[Opening Record set section]
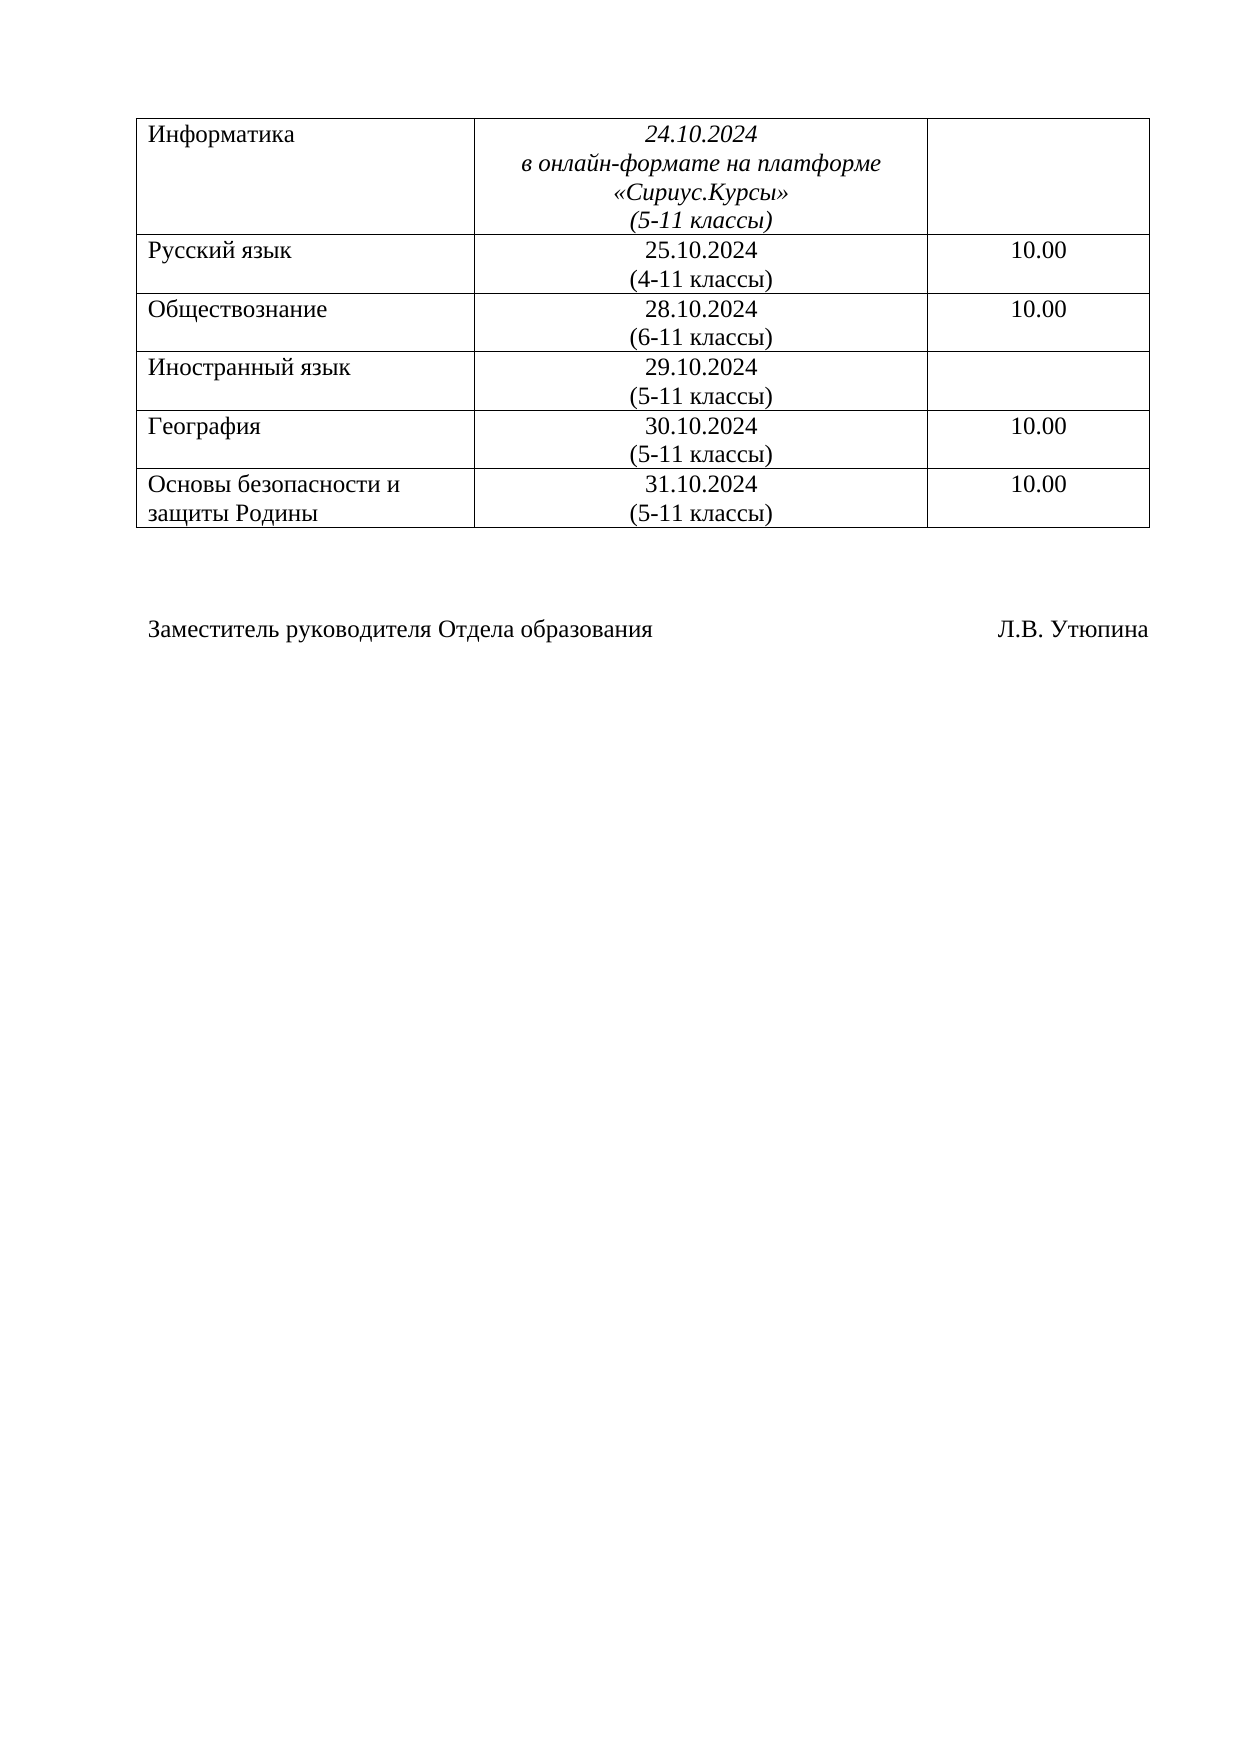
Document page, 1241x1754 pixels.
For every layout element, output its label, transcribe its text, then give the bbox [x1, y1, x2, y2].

table_cell [928, 352, 1149, 410]
table_cell 29.10.2024 (5-11 классы) [475, 352, 927, 410]
table_cell 25.10.2024 (4-11 классы) [475, 235, 927, 293]
table_cell 10.00 [928, 235, 1149, 293]
table_cell 31.10.2024 (5-11 классы) [475, 469, 927, 527]
text Заместитель руководителя Отдела образования Л.В. Утюпина [148, 614, 1179, 672]
table_cell 24.10.2024 в онлайн-формате на платформе «Сириус.Курсы» (5-11 классы) [475, 119, 927, 234]
table_cell География [137, 411, 474, 468]
table_cell 28.10.2024 (6-11 классы) [475, 294, 927, 351]
table_cell 10.00 [928, 294, 1149, 351]
table_cell Иностранный язык [137, 352, 474, 410]
table_cell 30.10.2024 (5-11 классы) [475, 411, 927, 468]
table_cell 10.00 [928, 411, 1149, 468]
table_cell [928, 119, 1149, 234]
table_cell Основы безопасности и защиты Родины [137, 469, 474, 527]
table_cell Обществознание [137, 294, 474, 351]
table_cell Информатика [137, 119, 474, 234]
table_cell Русский язык [137, 235, 474, 293]
table_cell 10.00 [928, 469, 1149, 527]
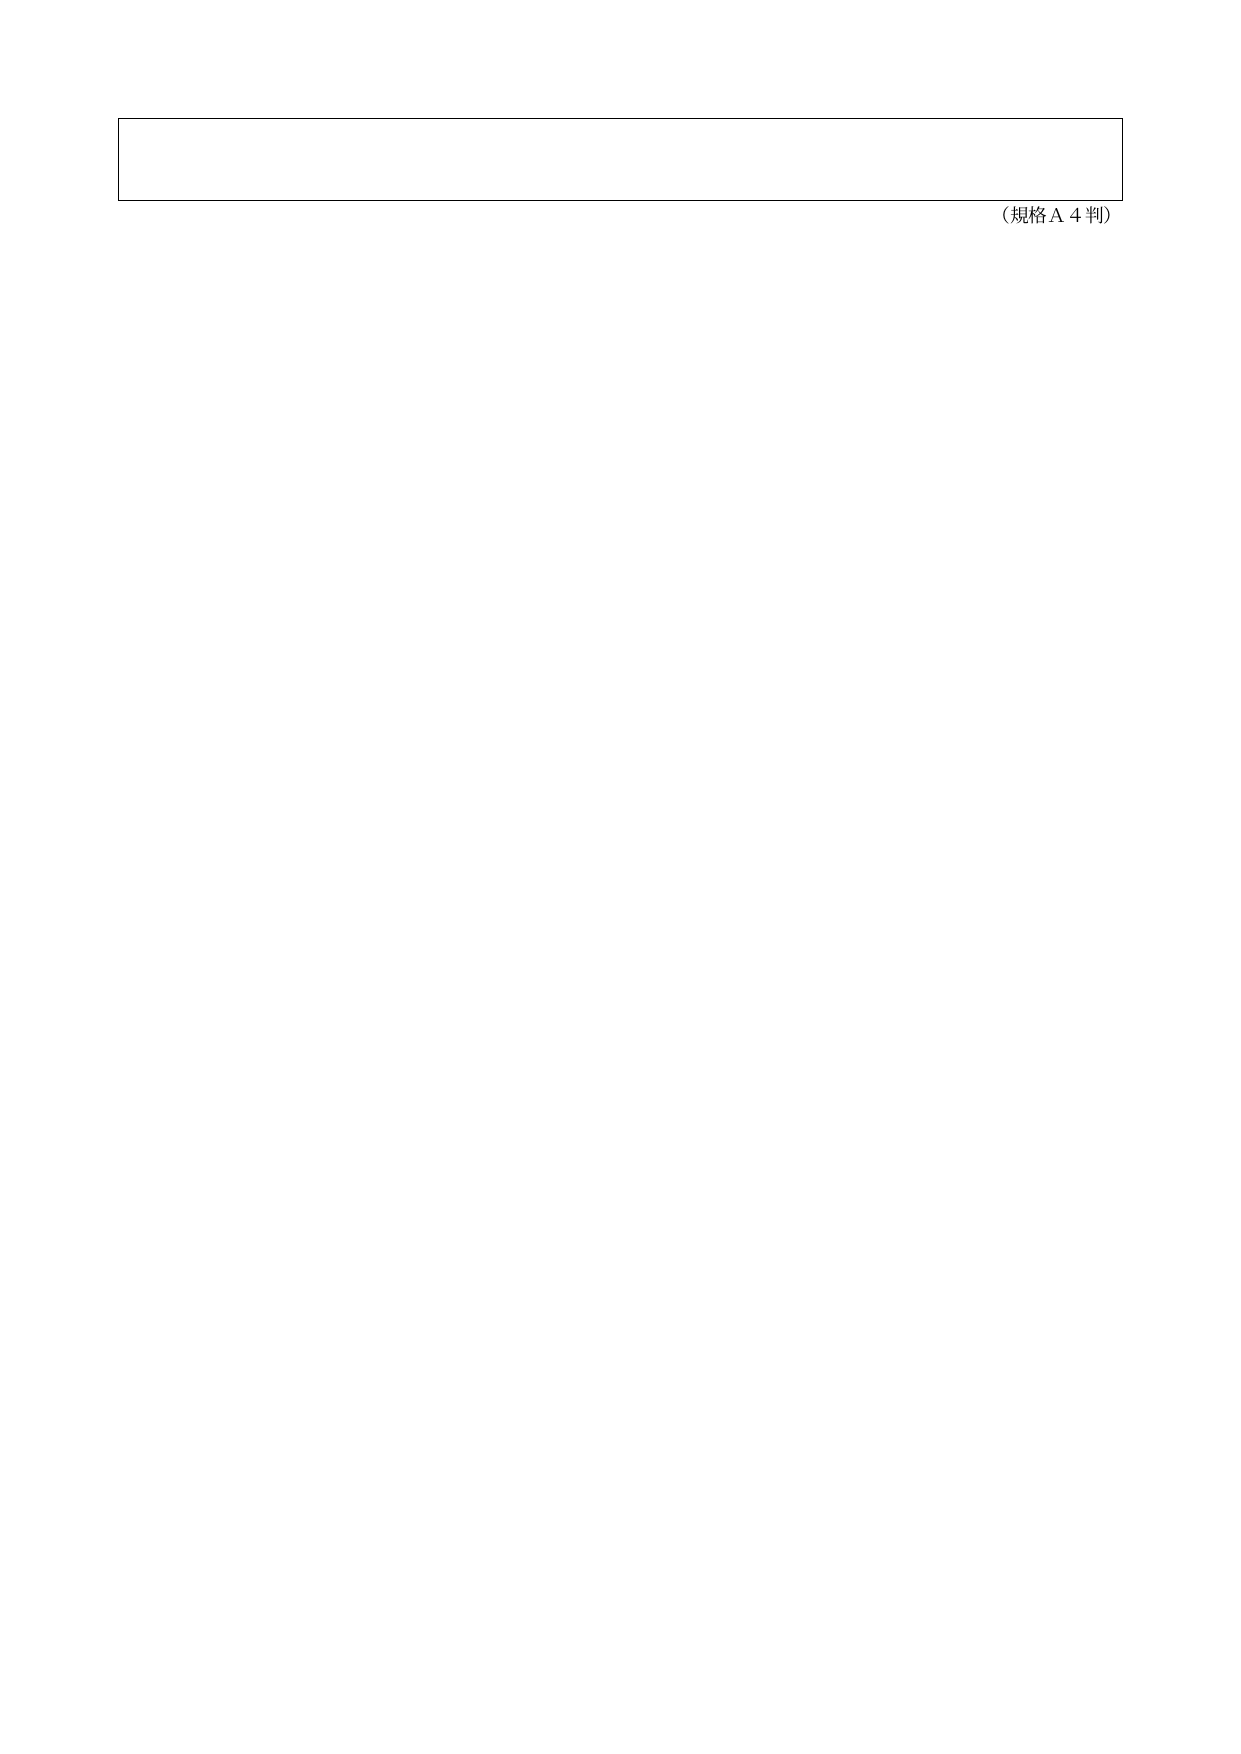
[Closing Record set section]
Aim of the task: What is needed here is an exact copy of all the entries, without the pictures.

Task answer:
Document page, 1241x1754 pixels.
For every layout element, output its label, transcribe its text, then give the bbox [x1, y1, x2, y2].

table_cell [928, 352, 1149, 410]
table_cell 29.10.2024 (5-11 классы) [475, 352, 927, 410]
table_cell 25.10.2024 (4-11 классы) [475, 235, 927, 293]
table_cell 10.00 [928, 235, 1149, 293]
table_cell 31.10.2024 (5-11 классы) [475, 469, 927, 527]
text Заместитель руководителя Отдела образования Л.В. Утюпина [148, 614, 1179, 672]
table_cell 24.10.2024 в онлайн-формате на платформе «Сириус.Курсы» (5-11 классы) [475, 119, 927, 234]
table_cell География [137, 411, 474, 468]
table_cell 28.10.2024 (6-11 классы) [475, 294, 927, 351]
table_cell 10.00 [928, 294, 1149, 351]
table_cell Иностранный язык [137, 352, 474, 410]
table_cell 30.10.2024 (5-11 классы) [475, 411, 927, 468]
table_cell 10.00 [928, 411, 1149, 468]
table_cell [928, 119, 1149, 234]
table_cell Основы безопасности и защиты Родины [137, 469, 474, 527]
table_cell Обществознание [137, 294, 474, 351]
table_cell Информатика [137, 119, 474, 234]
table_cell Русский язык [137, 235, 474, 293]
table_cell 10.00 [928, 469, 1149, 527]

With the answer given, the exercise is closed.